(Source records)

'''

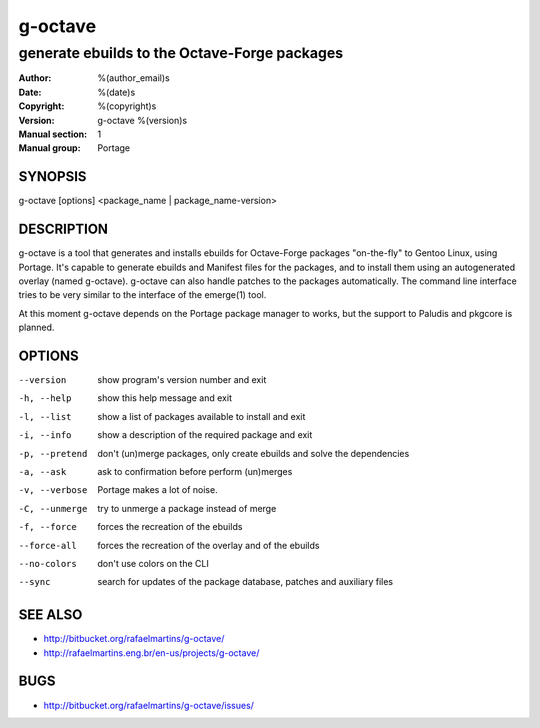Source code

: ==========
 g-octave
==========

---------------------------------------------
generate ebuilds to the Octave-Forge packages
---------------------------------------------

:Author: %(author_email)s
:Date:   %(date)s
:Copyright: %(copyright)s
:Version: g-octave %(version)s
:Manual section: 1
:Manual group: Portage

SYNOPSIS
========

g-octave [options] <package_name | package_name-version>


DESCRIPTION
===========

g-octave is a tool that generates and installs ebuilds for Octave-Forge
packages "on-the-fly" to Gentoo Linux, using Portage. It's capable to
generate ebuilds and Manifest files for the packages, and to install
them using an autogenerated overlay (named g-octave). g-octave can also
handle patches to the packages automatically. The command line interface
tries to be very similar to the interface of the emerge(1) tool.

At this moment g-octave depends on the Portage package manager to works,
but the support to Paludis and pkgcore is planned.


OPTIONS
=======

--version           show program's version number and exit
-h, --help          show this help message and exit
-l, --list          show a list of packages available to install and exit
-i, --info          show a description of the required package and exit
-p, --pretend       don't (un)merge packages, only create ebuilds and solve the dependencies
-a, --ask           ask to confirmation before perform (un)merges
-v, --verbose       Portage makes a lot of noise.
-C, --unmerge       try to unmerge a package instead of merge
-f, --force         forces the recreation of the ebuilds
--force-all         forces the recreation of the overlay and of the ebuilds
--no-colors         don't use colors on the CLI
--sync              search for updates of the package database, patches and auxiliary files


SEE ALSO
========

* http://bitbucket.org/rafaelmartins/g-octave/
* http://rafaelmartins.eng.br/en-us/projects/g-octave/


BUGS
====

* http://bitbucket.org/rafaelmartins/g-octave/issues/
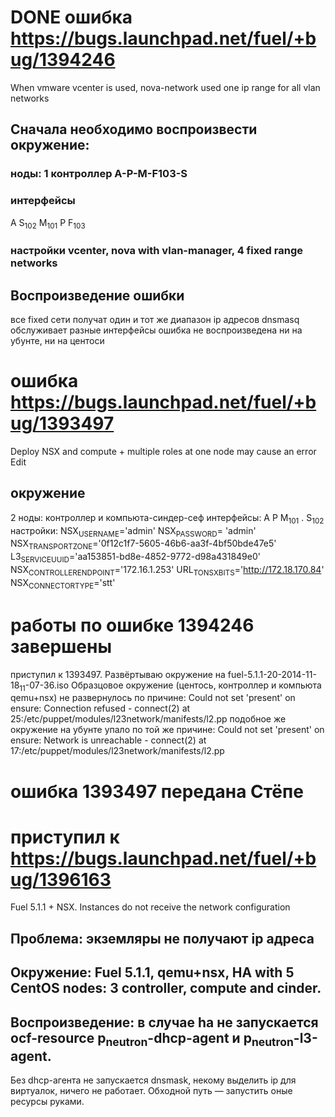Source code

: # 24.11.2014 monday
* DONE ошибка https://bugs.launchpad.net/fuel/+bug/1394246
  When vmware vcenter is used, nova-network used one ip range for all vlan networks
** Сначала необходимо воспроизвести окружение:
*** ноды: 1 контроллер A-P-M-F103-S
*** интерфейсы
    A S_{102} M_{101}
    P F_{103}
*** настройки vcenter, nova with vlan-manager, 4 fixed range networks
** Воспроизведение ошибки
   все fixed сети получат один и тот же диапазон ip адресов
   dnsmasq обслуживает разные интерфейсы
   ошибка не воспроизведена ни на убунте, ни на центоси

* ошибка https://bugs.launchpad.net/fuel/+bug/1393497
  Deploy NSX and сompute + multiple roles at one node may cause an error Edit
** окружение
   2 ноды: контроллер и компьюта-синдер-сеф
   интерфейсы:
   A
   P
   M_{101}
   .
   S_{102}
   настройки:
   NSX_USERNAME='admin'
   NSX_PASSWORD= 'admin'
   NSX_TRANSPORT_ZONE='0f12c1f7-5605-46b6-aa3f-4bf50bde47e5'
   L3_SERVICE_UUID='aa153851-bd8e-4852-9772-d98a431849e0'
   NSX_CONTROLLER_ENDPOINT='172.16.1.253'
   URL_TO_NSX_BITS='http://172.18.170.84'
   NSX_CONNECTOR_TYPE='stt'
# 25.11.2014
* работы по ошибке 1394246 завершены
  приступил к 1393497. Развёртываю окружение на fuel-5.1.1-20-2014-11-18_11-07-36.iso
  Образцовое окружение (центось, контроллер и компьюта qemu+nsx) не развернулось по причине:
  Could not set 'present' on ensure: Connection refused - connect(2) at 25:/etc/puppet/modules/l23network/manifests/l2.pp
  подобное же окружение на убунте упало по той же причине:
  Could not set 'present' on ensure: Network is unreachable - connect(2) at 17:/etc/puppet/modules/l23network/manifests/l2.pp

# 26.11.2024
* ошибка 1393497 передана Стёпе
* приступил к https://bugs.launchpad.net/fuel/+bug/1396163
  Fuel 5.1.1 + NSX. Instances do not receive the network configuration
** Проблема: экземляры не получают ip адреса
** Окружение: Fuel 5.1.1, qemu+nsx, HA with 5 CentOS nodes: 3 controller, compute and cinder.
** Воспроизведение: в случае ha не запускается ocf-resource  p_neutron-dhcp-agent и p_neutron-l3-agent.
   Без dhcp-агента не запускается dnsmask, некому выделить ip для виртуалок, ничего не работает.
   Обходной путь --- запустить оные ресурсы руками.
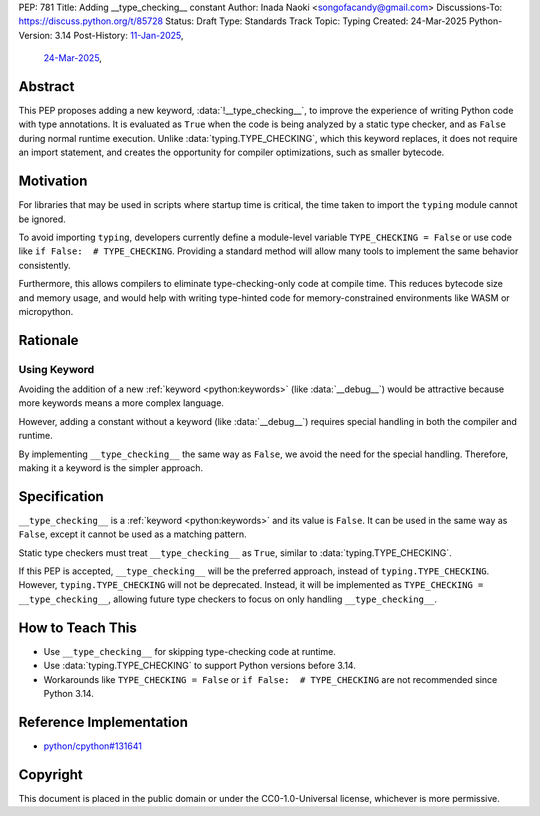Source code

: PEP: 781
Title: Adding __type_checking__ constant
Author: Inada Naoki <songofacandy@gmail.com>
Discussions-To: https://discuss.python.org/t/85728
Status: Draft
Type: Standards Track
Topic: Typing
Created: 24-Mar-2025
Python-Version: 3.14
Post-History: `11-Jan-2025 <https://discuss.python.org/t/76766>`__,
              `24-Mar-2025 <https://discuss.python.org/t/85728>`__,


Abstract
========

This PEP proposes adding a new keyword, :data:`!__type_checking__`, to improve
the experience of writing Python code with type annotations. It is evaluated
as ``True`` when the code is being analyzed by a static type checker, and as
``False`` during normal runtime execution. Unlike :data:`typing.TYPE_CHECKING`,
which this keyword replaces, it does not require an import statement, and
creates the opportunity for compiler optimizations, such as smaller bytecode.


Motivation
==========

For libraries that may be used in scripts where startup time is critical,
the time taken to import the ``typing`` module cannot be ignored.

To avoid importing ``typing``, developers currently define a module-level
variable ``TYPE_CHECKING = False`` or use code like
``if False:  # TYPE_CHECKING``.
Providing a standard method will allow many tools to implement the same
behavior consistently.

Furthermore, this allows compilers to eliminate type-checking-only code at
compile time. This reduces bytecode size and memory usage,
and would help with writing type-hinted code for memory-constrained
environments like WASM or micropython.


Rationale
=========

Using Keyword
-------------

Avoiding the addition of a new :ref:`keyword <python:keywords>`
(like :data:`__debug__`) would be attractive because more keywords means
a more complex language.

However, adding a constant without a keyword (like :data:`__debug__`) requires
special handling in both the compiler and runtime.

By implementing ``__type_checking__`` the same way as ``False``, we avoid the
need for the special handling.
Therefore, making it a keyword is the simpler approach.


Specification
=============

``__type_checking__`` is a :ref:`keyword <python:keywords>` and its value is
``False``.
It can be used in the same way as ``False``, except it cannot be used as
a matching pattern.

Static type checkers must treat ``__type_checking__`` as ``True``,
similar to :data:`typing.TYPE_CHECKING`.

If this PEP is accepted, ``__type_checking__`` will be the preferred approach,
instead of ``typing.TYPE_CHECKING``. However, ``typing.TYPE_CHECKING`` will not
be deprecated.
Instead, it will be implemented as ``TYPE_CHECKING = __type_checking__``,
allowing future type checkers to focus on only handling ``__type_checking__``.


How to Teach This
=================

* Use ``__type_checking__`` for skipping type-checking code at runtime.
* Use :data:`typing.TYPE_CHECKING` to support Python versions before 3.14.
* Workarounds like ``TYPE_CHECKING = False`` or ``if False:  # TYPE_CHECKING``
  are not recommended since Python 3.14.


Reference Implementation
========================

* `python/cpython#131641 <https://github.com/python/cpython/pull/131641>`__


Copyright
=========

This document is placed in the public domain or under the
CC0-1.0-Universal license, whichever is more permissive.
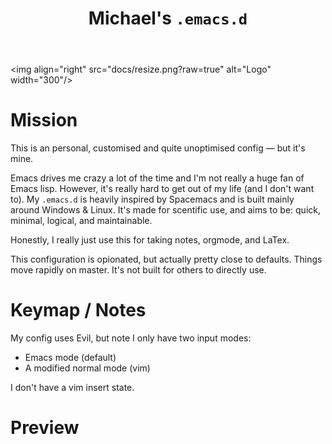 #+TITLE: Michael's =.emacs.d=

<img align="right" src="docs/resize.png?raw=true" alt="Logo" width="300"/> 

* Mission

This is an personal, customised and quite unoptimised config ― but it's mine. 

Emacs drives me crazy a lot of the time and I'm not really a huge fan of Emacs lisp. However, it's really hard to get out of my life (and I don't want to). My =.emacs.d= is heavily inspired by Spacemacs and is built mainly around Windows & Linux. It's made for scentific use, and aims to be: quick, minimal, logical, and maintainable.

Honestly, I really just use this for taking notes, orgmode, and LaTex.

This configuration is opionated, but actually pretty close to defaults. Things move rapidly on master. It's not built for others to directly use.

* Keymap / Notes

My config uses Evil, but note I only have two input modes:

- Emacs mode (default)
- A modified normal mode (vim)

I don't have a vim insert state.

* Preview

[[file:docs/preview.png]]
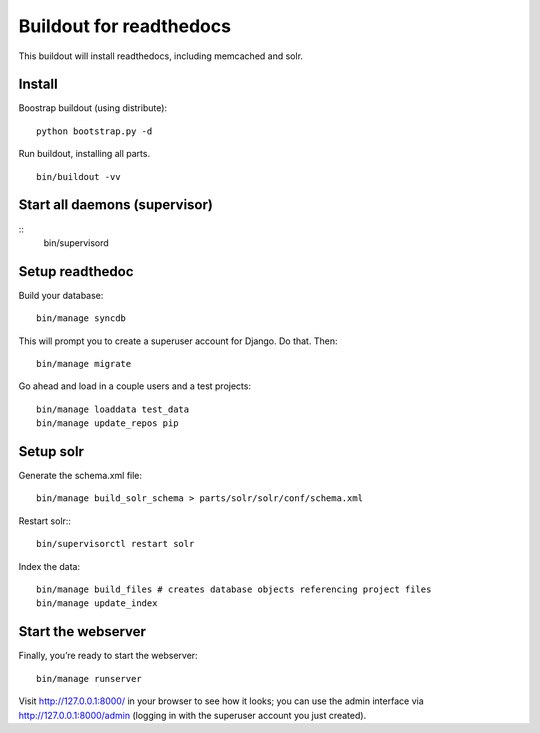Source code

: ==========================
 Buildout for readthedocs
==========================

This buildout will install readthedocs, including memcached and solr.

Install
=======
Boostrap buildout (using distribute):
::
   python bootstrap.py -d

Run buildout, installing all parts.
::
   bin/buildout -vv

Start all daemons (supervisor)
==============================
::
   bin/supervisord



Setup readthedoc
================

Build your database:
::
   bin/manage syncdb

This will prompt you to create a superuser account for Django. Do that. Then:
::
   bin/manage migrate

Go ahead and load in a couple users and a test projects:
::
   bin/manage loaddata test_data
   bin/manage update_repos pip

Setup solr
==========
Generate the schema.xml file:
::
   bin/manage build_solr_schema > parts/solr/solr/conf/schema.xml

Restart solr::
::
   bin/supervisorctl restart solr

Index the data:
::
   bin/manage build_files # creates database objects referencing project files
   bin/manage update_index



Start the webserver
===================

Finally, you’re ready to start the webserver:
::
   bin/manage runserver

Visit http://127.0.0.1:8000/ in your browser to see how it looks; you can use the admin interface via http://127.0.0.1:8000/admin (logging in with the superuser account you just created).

'''

* [REQUIRED ACTION] When a line in the data above contains the string "приступил", copy that line.

* [TASK RESPONSE]
  приступил к 1393497. Развёртываю окружение на fuel-5.1.1-20-2014-11-18_11-07-36.iso
* приступил к https://bugs.launchpad.net/fuel/+bug/1396163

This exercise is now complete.